## TEXTAUSZUG

Von Jörg Müller 27.01.2004, 20:28

Spergau/MZ. - Wasserwerk und Boxtraining, Suchtberatung und Erdgasauto - zu diesen und anderen Themen haben 630 Schüler im Landkreis Merseburg-Querfurt im Rahmen des Projekts "Zeitung in der Schule" recherchiert. Vor allem aber nahmen sie die MZ unter die Lupe.

Das passte doch wie die sprichwörtliche Faust aufs Auge: Gerade hatte sich die Klasse 9 a der Querfurter Sekundarschule "Philipp Müller" in Chemie mit der Destillation von Kohlenwasserstoffen beschäftigt, da konnte sie am Dienstag eine großindustrielle Destillationsanlage kennen lernen.

Im Rahmen des Projekts "Zeitung in der Schule" (Zisch) waren die Jugendlichen in der Total Raffinerie Leuna / Spergau zu Gast, wo sie zum Thema Umweltschutz recherchierten. In den nächsten Tagen werden sie darüber Artikel für die MZ-Lokalausgabe Merseburg schreiben. "Das ist schon interessant hier", meinte Albert Bütof. Und wie hat ihm Zisch gefallen? "Ich glaube, ich werde jetzt auch zu Hause öfter Zeitung lesen", so der 15-Jährige. "Ich lese jetzt intensiver und finde mich besser in der Zeitung zurecht."

## AUFGABEN
(a) Überarbeite den Textauszug zum Projekt „Zeitung in der Schule“: Gib ihn ab den Worten "Von Jörg Müller" bis einschließlich "Destillationsanlage kennen lernen." wieder und ersetze dabei "Wasserwerk" durch "Klärwerk".
(b) Beantworte anhand des Textauszugs zum Projekt „Zeitung in der Schule“ diese Fragen:
(i) Wie viele Schüler im Landkreis Merseburg-Querfurt haben im Rahmen des Projekts recherchiert?
(ii) Wo waren die Jugendlichen der Klasse 9 a zu Gast?
(iii) Wie alt ist Albert Bütof?

## DATENAUSZUG
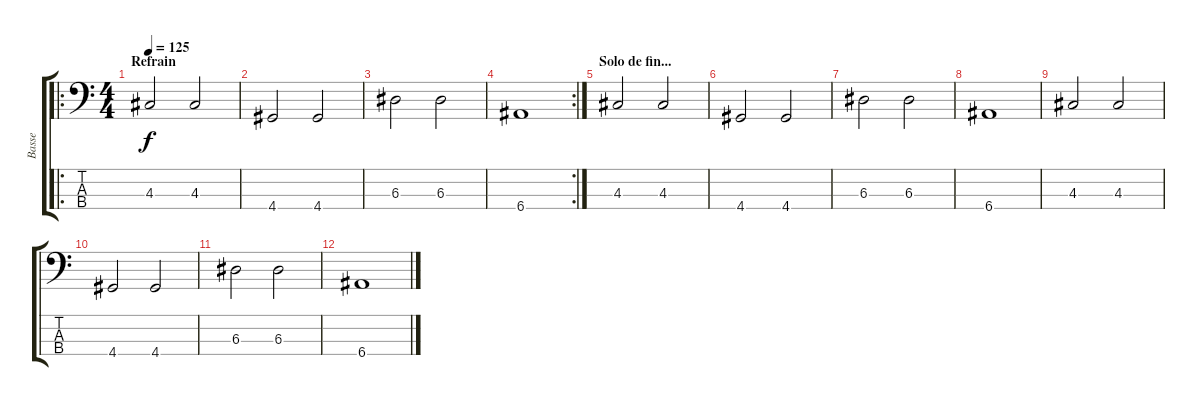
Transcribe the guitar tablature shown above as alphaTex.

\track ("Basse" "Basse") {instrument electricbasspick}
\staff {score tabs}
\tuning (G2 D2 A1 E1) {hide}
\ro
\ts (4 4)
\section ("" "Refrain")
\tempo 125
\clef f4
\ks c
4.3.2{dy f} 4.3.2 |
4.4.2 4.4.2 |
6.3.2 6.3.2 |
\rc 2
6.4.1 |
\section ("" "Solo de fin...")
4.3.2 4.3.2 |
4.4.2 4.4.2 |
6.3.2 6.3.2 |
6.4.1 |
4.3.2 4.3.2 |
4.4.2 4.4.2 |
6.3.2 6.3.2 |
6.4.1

---

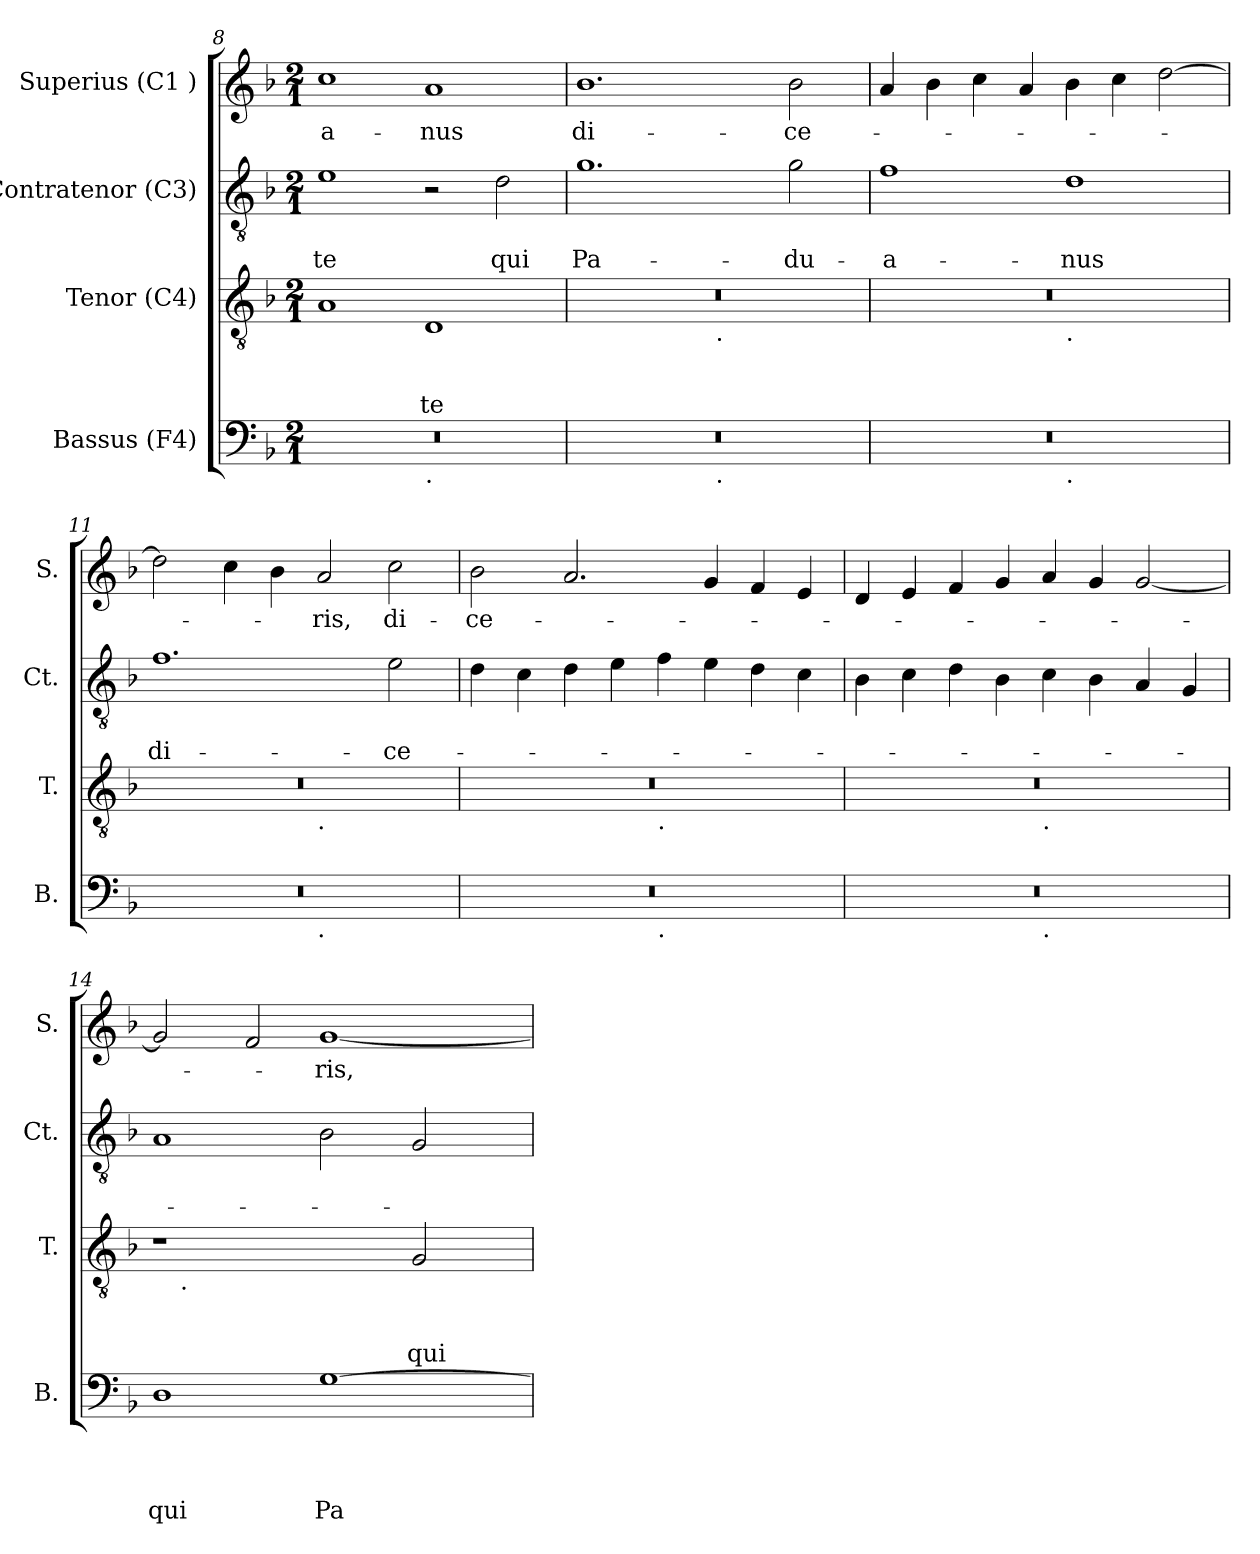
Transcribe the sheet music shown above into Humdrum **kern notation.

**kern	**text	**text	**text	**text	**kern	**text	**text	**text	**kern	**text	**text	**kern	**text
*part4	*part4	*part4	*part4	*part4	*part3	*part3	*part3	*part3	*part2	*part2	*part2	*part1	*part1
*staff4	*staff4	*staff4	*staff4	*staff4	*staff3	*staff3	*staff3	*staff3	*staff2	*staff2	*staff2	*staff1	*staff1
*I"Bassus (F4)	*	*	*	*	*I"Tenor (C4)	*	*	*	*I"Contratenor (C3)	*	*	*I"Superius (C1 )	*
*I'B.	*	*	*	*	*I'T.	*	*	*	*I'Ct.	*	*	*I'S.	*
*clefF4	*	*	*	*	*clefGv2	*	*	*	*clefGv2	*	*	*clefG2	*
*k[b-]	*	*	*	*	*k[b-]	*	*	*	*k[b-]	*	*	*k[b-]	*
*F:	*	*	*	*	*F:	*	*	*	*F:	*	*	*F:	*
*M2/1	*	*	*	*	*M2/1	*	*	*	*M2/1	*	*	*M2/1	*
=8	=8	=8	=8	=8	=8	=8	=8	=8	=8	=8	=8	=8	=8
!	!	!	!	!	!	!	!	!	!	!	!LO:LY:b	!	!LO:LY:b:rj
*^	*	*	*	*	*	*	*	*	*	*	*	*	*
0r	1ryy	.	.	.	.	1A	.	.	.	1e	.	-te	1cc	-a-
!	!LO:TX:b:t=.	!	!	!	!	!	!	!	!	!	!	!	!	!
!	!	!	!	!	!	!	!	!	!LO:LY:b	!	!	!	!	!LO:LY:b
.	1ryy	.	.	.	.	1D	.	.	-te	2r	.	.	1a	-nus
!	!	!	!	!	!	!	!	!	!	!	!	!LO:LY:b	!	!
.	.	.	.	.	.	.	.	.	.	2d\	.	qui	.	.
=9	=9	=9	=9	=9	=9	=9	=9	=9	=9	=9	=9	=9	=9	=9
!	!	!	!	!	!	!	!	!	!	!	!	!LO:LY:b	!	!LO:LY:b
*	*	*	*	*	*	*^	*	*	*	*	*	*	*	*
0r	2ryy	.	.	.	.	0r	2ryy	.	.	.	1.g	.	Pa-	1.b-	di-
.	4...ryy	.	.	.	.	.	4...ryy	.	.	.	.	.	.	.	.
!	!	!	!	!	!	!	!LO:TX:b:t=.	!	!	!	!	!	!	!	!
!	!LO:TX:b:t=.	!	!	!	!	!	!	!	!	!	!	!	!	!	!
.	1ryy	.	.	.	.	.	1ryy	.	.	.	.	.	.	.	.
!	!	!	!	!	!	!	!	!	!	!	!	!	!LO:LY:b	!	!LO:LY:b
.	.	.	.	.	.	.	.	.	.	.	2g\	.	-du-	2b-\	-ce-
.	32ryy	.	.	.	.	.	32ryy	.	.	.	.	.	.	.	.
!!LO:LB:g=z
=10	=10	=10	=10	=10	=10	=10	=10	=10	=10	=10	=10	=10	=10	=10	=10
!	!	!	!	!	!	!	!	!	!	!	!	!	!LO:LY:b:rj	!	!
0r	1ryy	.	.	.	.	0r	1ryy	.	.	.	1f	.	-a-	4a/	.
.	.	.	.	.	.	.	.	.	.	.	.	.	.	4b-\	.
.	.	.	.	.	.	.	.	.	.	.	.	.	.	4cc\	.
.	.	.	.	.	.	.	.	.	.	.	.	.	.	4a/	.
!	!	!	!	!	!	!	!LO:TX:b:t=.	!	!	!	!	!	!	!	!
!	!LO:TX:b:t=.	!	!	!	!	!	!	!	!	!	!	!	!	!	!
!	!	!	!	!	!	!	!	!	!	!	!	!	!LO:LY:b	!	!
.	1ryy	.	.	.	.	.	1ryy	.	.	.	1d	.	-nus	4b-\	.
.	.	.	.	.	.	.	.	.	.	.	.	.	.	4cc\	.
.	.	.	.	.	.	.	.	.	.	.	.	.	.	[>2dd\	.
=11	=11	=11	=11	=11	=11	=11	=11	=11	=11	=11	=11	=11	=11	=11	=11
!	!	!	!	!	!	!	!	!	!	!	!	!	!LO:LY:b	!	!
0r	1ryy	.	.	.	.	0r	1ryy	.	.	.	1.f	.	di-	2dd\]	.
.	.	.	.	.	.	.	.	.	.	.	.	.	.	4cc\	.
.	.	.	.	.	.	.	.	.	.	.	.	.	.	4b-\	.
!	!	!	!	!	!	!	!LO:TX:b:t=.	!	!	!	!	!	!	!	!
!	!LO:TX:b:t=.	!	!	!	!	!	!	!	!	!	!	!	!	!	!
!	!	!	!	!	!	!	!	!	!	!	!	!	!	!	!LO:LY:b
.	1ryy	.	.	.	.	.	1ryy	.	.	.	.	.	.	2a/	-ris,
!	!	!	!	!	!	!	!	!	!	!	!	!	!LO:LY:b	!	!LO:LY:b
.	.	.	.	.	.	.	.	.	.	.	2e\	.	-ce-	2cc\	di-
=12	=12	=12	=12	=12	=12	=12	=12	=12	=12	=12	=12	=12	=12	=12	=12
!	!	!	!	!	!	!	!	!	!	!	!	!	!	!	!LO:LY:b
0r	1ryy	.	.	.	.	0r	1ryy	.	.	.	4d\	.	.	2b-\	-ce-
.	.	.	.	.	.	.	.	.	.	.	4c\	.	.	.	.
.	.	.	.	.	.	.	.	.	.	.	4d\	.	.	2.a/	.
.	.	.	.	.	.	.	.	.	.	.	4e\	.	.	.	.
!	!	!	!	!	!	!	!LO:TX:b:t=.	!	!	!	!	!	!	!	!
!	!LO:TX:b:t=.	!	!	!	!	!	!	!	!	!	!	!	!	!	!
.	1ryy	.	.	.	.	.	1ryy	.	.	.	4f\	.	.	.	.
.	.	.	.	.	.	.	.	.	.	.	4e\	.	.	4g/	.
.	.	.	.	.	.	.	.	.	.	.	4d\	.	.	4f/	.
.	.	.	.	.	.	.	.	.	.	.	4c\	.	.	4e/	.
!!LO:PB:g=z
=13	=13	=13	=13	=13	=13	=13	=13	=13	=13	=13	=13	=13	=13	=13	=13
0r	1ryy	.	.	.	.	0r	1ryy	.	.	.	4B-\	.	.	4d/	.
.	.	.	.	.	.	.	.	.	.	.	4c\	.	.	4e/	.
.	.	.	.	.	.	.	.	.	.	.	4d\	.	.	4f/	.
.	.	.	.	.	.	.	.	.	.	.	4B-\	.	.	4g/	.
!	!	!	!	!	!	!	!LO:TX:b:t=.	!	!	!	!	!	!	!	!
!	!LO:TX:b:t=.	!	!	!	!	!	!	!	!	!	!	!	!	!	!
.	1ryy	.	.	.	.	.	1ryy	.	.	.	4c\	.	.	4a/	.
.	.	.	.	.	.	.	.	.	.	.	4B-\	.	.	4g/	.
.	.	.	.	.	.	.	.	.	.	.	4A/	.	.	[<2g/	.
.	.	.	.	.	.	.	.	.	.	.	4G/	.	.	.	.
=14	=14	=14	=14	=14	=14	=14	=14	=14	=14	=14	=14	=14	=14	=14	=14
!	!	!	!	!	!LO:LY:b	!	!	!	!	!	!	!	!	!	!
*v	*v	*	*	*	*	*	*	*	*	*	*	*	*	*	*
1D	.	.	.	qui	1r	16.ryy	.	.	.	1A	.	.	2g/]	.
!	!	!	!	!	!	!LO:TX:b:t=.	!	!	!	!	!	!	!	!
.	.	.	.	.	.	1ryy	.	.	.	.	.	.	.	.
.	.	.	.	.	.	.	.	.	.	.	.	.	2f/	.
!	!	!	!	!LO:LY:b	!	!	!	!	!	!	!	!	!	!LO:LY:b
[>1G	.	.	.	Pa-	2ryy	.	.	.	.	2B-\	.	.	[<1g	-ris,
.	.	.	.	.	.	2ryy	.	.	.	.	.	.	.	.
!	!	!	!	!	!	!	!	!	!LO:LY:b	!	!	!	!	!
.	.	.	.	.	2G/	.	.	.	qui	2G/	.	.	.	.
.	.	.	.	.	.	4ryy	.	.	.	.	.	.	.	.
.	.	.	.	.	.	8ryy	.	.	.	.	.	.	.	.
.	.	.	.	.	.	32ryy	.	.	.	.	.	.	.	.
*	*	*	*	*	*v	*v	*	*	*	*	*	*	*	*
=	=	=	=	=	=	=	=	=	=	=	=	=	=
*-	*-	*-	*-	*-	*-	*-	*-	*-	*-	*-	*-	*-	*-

## LÖSUNGEN
(a)
Von Jörg Müller 27.01.2004, 20:28

Spergau/MZ. - Klärwerk und Boxtraining, Suchtberatung und Erdgasauto - zu diesen und anderen Themen haben 630 Schüler im Landkreis Merseburg-Querfurt im Rahmen des Projekts "Zeitung in der Schule" recherchiert. Vor allem aber nahmen sie die MZ unter die Lupe.

Das passte doch wie die sprichwörtliche Faust aufs Auge: Gerade hatte sich die Klasse 9 a der Querfurter Sekundarschule "Philipp Müller" in Chemie mit der Destillation von Kohlenwasserstoffen beschäftigt, da konnte sie am Dienstag eine großindustrielle Destillationsanlage kennen lernen.

(b)
(i) 630 Schüler.
(ii) In der Total Raffinerie Leuna / Spergau.
(iii) 15 Jahre.